= SUPPLIED MATERIAL =
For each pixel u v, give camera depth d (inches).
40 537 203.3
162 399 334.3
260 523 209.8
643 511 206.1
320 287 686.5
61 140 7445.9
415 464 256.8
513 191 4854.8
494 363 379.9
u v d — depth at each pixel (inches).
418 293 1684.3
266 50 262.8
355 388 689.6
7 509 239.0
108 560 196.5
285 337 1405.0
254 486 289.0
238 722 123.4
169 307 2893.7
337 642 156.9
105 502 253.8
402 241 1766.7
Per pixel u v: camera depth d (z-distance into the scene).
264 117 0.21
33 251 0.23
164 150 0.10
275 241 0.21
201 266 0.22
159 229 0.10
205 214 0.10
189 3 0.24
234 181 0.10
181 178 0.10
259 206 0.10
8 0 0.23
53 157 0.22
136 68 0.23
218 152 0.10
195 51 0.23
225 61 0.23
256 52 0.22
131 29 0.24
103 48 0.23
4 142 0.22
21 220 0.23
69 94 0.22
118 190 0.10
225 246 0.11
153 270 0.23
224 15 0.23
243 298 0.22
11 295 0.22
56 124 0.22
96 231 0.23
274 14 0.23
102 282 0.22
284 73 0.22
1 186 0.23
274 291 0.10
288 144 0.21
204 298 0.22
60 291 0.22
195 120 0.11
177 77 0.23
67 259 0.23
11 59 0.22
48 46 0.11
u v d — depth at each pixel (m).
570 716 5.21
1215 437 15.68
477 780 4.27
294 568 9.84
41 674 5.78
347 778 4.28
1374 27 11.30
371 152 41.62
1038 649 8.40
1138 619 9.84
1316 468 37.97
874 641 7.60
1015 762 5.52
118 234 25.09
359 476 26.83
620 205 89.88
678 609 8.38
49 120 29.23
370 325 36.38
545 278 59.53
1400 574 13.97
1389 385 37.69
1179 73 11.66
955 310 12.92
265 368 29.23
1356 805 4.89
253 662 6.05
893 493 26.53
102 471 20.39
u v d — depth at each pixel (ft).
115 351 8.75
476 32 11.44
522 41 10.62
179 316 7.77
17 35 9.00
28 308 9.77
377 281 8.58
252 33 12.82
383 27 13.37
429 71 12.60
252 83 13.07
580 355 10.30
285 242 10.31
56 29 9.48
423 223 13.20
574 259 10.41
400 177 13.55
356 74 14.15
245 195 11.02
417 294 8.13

= INSTRUCTIONS FOR THE TASK =
Word for word, quote all of the data above.

= SOLUTION TO THIS PROBLEM =
For each pixel u v, give camera depth d (inches).
40 537 203.3
162 399 334.3
260 523 209.8
643 511 206.1
320 287 686.5
61 140 7445.9
415 464 256.8
513 191 4854.8
494 363 379.9
u v d — depth at each pixel (inches).
418 293 1684.3
266 50 262.8
355 388 689.6
7 509 239.0
108 560 196.5
285 337 1405.0
254 486 289.0
238 722 123.4
169 307 2893.7
337 642 156.9
105 502 253.8
402 241 1766.7
Per pixel u v: camera depth d (z-distance into the scene).
264 117 0.21
33 251 0.23
164 150 0.10
275 241 0.21
201 266 0.22
159 229 0.10
205 214 0.10
189 3 0.24
234 181 0.10
181 178 0.10
259 206 0.10
8 0 0.23
53 157 0.22
136 68 0.23
218 152 0.10
195 51 0.23
225 61 0.23
256 52 0.22
131 29 0.24
103 48 0.23
4 142 0.22
21 220 0.23
69 94 0.22
118 190 0.10
225 246 0.11
153 270 0.23
224 15 0.23
243 298 0.22
11 295 0.22
56 124 0.22
96 231 0.23
274 14 0.23
102 282 0.22
284 73 0.22
1 186 0.23
274 291 0.10
288 144 0.21
204 298 0.22
60 291 0.22
195 120 0.11
177 77 0.23
67 259 0.23
11 59 0.22
48 46 0.11
u v d — depth at each pixel (m).
570 716 5.21
1215 437 15.68
477 780 4.27
294 568 9.84
41 674 5.78
347 778 4.28
1374 27 11.30
371 152 41.62
1038 649 8.40
1138 619 9.84
1316 468 37.97
874 641 7.60
1015 762 5.52
118 234 25.09
359 476 26.83
620 205 89.88
678 609 8.38
49 120 29.23
370 325 36.38
545 278 59.53
1400 574 13.97
1389 385 37.69
1179 73 11.66
955 310 12.92
265 368 29.23
1356 805 4.89
253 662 6.05
893 493 26.53
102 471 20.39
u v d — depth at each pixel (ft).
115 351 8.75
476 32 11.44
522 41 10.62
179 316 7.77
17 35 9.00
28 308 9.77
377 281 8.58
252 33 12.82
383 27 13.37
429 71 12.60
252 83 13.07
580 355 10.30
285 242 10.31
56 29 9.48
423 223 13.20
574 259 10.41
400 177 13.55
356 74 14.15
245 195 11.02
417 294 8.13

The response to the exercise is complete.